I want to explain some things in regards to this thing. People seem to be freaking out like it’s end of the world and I have a feeling 3/4 of them don’t even understand what’s going on, they are just jumping on the rage bandwagon. For TLRD, scroll down and skip the next two paragraphs.
I do have to admit this is pretty bad fuckup on avast!’s end and it was just a question of when it’s going to happen. I’ve been long time avast! supporter since it’s quite early days when it was still a relatively small company. It felt like family run company, team was super invested into actually listening to users and while it had some issues like unusual fancy interface and detection that wasn’t the best of the best, everything felt genuine and their top priority was product quality and user satisfaction. Fast forward to now and all their company seems to care is profits, profits, profits and again profits. I guess that’s what always happens when you get investors from outside, all they care is money and they always do it in most desperate ways. Selling user data is one of them…
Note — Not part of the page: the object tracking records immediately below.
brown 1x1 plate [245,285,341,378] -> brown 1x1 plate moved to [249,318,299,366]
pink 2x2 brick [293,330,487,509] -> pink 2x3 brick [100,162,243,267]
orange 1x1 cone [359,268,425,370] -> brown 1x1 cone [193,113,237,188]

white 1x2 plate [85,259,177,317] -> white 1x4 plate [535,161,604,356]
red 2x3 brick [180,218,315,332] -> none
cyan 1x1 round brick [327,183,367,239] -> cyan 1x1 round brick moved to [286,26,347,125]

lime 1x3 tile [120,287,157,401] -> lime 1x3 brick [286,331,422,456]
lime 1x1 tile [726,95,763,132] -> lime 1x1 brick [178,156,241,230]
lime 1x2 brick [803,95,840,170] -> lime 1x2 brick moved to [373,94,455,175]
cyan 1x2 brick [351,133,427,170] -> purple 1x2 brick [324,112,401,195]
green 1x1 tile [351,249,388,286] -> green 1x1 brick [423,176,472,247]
As evident from investigation by PCMag and Motherboard. avast! of course responded with their official response and blog post, but I don’t think this will fix much. Damage has been done and to my surprise, they don’t seem to understand or care how quickly you ruin your reputation that took decades to build up. Coz if they cared, it wouldn’t even cross their mind to do it like this. Or have a whole freaking subsidiary that deals with data selling.
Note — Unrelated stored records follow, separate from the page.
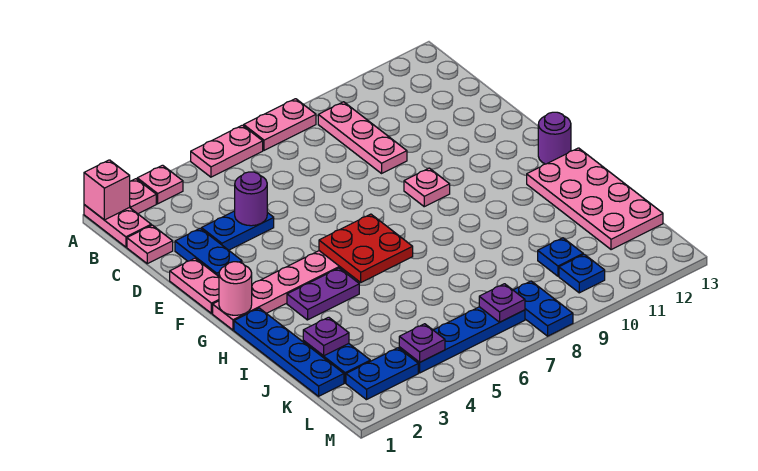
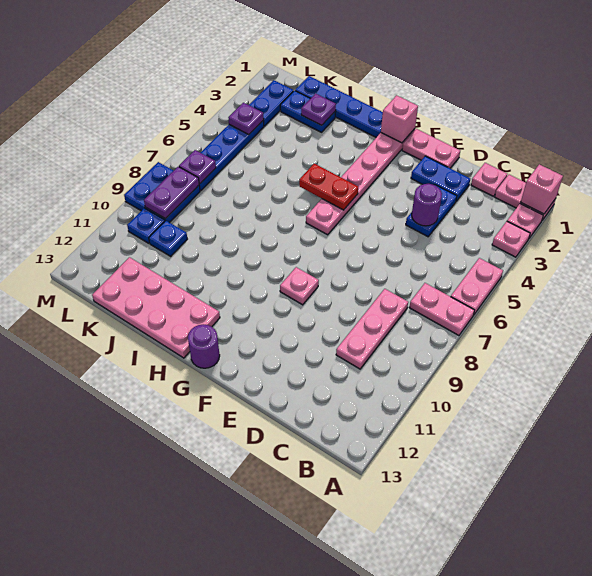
pink 1x2 plate [244,99,316,150] -> pink 1x2 plate turned to [409,283,474,335]
pink 1x3 plate [318,102,407,173] -> pink 1x3 plate turned to [336,289,408,369]
pink 1x1 round brick [219,262,252,315] -> pink 1x1 brick [381,95,418,143]
red 2x2 plate [319,214,413,282] -> red 1x2 plate [299,164,358,210]
purple 1x2 plate [287,268,359,320] -> purple 1x2 plate moved to [144,167,199,219]
blue 1x2 plate [513,281,573,336] -> blue 2x2 plate [124,162,200,223]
So, yes, they were selling user data and although they say it was anonymized, it was a dick move. But there is no need to be totally freaking out and uninstalling avast! like it’s end of the world. After all, avast! does have a very good detection and that’s what we use antiviruses for.
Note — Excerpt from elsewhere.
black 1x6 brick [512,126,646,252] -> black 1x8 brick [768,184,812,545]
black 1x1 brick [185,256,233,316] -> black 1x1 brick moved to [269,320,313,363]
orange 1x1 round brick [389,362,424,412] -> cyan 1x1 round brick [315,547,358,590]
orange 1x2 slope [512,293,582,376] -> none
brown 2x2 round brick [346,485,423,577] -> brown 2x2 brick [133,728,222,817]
- If you were/are only using avast! Antivirus without any browser extensions, you are NOT affected.
- If you were/ are using avast! browser extensions, but you have disabled Data Sharing in extension settings, you are NOT affected.
So, chances are, some users who weren’t using their browser extensions or had data sharing disabled, it’s like nothing happened. It’s a black mark in their rap sheet, but I’d still consider their antivirus. One coz they can’t afford another such fuckup and second, because it’s good and if you opt out from data sharing like I’ve always done, it’s still a good option. I never understood or liked sharing of data beyond protection one in antiviruses. Be it avast!, Kaspersky, Bitdefender or any other.
But ultimately, it’s up to you to decide whether you want to stay in this “relationship” or use something else…
I got some extra info from a Reddit user that data collecting was also involved with antivirus alone through Web Shield component (at least per their EULA which I haven’t analyzed to such depth). Which means users not even using browser extensions could be affected unless data sharing was also disabled in antivirus itself. Which is what I’ve always done right away after installing avast!, but I can imagine millions of casual users not doing that.
I just got a reply from avast! employee on their forums that Web Shield in desktop versions of avast! was not involved in data collection. Data collection only affected mobile version of avast! Web Shield assuming you had data sharing enabled. If you didn’t, then you weren’t affected either.